◆ Challenge
In the records below, locate each line that contains the string "sketchPlane" and copy those lines out in full. Match case exactly.

[Stored items]
□ □ □ □
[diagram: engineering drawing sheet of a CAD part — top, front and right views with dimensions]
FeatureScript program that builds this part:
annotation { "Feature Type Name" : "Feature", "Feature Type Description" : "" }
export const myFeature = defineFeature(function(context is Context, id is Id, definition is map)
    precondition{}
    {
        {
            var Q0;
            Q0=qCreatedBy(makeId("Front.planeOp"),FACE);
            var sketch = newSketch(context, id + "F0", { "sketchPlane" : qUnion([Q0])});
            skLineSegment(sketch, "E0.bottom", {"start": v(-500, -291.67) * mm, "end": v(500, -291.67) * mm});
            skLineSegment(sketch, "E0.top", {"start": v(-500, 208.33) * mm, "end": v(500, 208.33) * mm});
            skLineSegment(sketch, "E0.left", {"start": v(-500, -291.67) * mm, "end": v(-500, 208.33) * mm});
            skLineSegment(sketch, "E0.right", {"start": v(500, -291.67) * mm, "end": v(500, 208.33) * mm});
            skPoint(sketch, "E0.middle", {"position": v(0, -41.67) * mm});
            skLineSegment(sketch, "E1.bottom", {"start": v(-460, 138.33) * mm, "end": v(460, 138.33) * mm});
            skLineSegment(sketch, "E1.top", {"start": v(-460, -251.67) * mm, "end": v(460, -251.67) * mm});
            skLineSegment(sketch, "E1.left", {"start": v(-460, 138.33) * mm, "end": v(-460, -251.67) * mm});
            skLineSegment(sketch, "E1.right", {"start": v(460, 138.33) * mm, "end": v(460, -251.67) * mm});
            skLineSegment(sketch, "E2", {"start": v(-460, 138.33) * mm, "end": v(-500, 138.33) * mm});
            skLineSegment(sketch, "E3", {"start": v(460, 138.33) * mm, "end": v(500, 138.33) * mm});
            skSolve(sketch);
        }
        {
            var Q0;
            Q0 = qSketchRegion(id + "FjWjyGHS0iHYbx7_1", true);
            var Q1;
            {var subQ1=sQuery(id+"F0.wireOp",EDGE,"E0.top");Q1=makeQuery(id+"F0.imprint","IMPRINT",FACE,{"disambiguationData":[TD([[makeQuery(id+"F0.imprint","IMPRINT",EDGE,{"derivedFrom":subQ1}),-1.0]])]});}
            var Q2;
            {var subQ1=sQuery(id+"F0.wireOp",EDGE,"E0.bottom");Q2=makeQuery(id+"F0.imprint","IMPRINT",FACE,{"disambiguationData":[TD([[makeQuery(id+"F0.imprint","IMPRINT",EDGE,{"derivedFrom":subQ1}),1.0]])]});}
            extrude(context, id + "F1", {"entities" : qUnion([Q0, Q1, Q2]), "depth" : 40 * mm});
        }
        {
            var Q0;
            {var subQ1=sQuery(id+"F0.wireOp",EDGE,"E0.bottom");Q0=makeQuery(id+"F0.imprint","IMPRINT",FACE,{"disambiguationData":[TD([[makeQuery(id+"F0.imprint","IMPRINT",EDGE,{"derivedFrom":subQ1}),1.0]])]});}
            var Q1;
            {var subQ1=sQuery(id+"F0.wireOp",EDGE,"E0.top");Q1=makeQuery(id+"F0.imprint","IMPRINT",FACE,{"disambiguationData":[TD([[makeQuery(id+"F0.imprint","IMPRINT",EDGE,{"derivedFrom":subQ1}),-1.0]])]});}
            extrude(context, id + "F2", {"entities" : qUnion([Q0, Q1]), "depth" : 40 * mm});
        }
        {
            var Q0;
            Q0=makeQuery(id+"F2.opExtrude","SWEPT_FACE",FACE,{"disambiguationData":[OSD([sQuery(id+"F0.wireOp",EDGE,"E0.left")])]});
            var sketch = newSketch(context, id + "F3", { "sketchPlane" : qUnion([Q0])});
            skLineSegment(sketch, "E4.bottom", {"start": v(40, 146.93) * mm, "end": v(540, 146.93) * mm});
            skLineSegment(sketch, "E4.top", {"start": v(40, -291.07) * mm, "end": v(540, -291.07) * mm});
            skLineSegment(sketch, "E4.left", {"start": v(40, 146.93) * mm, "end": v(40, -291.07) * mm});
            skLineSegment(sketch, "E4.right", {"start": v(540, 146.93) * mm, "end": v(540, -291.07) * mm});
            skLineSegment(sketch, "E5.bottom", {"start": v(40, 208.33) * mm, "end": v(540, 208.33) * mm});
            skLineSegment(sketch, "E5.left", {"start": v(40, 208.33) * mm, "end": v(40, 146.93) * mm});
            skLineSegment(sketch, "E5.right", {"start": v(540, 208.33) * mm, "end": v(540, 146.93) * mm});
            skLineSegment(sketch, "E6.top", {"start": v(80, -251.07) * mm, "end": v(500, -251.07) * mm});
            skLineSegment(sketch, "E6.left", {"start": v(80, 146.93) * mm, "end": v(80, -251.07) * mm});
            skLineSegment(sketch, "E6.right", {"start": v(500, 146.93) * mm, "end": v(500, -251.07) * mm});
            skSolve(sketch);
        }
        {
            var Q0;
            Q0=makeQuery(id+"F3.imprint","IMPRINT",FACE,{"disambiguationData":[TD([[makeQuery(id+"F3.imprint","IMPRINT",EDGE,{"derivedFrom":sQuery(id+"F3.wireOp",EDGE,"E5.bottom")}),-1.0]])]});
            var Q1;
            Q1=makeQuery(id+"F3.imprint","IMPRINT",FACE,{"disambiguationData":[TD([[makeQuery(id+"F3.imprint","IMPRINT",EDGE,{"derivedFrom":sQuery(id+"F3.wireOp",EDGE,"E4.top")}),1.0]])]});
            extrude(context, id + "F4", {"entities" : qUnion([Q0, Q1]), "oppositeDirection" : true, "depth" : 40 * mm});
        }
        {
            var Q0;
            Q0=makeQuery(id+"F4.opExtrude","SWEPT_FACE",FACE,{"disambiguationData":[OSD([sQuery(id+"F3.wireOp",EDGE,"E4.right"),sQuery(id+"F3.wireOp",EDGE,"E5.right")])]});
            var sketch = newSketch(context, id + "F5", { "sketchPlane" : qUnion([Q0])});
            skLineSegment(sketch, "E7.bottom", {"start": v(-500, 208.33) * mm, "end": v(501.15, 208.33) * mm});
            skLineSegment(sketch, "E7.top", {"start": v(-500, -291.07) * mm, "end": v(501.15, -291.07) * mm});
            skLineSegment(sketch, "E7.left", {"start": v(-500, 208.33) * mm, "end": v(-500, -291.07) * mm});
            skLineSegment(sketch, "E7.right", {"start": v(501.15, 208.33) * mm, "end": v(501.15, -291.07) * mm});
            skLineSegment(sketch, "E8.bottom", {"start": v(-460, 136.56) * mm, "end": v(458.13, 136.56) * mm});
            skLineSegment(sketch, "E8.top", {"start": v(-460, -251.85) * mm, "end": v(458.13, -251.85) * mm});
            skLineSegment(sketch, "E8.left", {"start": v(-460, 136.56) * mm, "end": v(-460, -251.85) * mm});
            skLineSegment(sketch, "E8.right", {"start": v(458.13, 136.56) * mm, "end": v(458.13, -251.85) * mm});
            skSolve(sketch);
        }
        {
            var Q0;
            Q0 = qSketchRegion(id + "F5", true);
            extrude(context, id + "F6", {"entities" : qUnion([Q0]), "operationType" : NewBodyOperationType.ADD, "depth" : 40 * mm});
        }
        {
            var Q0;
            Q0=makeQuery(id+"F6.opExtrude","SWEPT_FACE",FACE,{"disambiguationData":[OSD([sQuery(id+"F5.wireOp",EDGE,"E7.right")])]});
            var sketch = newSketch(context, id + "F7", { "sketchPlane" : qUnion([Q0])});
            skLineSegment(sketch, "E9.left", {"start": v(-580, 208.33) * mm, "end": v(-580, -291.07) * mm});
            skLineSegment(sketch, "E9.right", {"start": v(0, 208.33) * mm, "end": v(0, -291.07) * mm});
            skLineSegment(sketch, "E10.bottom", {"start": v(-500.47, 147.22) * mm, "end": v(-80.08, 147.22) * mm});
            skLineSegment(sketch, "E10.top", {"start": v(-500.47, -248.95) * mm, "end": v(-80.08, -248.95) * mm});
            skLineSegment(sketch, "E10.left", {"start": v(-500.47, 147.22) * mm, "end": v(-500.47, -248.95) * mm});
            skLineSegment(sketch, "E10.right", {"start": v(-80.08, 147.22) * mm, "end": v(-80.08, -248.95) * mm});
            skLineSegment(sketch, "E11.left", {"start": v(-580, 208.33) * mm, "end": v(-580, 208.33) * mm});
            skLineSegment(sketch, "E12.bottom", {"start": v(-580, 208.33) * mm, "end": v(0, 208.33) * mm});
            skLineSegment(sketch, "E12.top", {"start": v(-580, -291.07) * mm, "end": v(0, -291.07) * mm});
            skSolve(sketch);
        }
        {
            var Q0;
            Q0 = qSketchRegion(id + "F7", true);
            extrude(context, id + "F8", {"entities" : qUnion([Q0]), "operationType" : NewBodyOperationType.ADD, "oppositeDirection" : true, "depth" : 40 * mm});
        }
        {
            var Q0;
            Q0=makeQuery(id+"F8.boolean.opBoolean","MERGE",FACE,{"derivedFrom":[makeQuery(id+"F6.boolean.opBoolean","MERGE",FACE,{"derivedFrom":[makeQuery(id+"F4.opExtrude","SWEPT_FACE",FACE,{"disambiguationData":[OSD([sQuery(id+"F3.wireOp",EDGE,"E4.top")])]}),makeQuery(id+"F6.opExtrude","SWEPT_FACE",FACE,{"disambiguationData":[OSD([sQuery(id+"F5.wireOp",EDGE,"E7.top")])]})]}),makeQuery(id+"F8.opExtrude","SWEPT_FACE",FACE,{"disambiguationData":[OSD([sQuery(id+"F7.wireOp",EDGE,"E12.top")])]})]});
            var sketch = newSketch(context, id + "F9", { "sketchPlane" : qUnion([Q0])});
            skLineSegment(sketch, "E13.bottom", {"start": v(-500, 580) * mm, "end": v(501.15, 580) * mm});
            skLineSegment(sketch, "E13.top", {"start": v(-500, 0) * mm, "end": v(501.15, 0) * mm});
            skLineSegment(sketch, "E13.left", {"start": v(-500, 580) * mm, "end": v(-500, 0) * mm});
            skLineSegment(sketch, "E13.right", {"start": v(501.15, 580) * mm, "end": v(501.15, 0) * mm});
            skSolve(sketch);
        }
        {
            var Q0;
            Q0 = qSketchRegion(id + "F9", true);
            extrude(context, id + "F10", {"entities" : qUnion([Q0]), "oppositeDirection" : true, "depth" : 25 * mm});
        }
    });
□ □ □ □
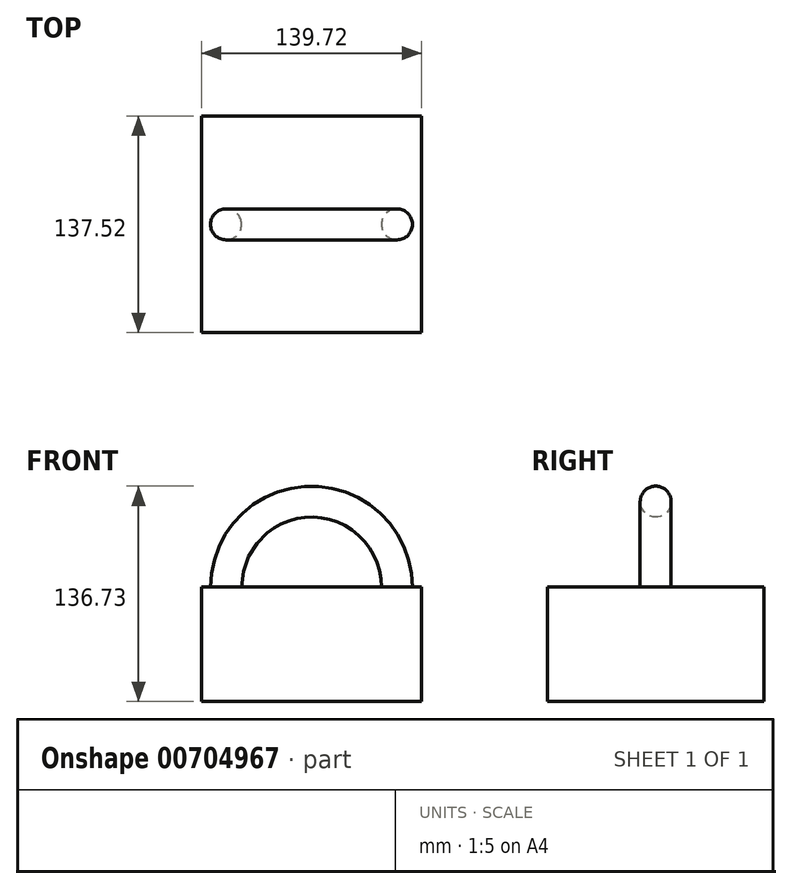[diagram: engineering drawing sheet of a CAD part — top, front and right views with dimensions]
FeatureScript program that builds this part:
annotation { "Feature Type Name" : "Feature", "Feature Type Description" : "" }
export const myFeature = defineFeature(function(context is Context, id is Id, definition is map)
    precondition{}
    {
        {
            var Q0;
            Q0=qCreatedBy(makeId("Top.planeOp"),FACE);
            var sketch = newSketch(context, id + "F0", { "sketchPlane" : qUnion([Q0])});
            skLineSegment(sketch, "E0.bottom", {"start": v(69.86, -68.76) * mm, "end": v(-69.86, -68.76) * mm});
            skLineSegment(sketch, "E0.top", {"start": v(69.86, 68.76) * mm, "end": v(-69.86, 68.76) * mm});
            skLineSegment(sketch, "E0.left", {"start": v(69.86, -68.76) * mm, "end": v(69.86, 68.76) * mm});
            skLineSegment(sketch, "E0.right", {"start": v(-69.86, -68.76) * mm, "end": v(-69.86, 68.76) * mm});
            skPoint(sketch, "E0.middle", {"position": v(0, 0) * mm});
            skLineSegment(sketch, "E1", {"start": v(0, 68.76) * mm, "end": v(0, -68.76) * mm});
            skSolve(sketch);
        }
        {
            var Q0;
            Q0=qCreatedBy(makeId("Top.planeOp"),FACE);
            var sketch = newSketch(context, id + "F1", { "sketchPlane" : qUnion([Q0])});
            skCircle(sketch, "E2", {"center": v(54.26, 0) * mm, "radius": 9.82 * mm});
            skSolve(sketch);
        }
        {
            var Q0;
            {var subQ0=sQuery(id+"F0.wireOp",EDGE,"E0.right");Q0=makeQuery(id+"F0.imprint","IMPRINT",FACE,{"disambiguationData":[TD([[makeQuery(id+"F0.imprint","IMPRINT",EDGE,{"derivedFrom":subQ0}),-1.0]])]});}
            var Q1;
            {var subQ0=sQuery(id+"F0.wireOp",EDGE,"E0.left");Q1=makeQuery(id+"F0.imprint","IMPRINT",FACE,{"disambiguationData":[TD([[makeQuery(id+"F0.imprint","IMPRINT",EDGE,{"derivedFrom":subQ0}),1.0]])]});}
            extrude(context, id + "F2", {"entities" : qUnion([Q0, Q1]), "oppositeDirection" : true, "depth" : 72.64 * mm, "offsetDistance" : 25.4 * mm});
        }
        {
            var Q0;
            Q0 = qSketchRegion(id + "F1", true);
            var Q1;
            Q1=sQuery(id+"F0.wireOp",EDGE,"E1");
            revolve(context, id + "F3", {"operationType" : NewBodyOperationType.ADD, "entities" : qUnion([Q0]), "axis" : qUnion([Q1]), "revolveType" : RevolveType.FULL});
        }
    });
□ □ □ □
◆ Solution for this problem
            var sketch = newSketch(context, id + "F0", { "sketchPlane" : qUnion([Q0])});
            var sketch = newSketch(context, id + "F3", { "sketchPlane" : qUnion([Q0])});
            var sketch = newSketch(context, id + "F5", { "sketchPlane" : qUnion([Q0])});
            var sketch = newSketch(context, id + "F7", { "sketchPlane" : qUnion([Q0])});
            var sketch = newSketch(context, id + "F9", { "sketchPlane" : qUnion([Q0])});
            var sketch = newSketch(context, id + "F0", { "sketchPlane" : qUnion([Q0])});
            var sketch = newSketch(context, id + "F1", { "sketchPlane" : qUnion([Q0])});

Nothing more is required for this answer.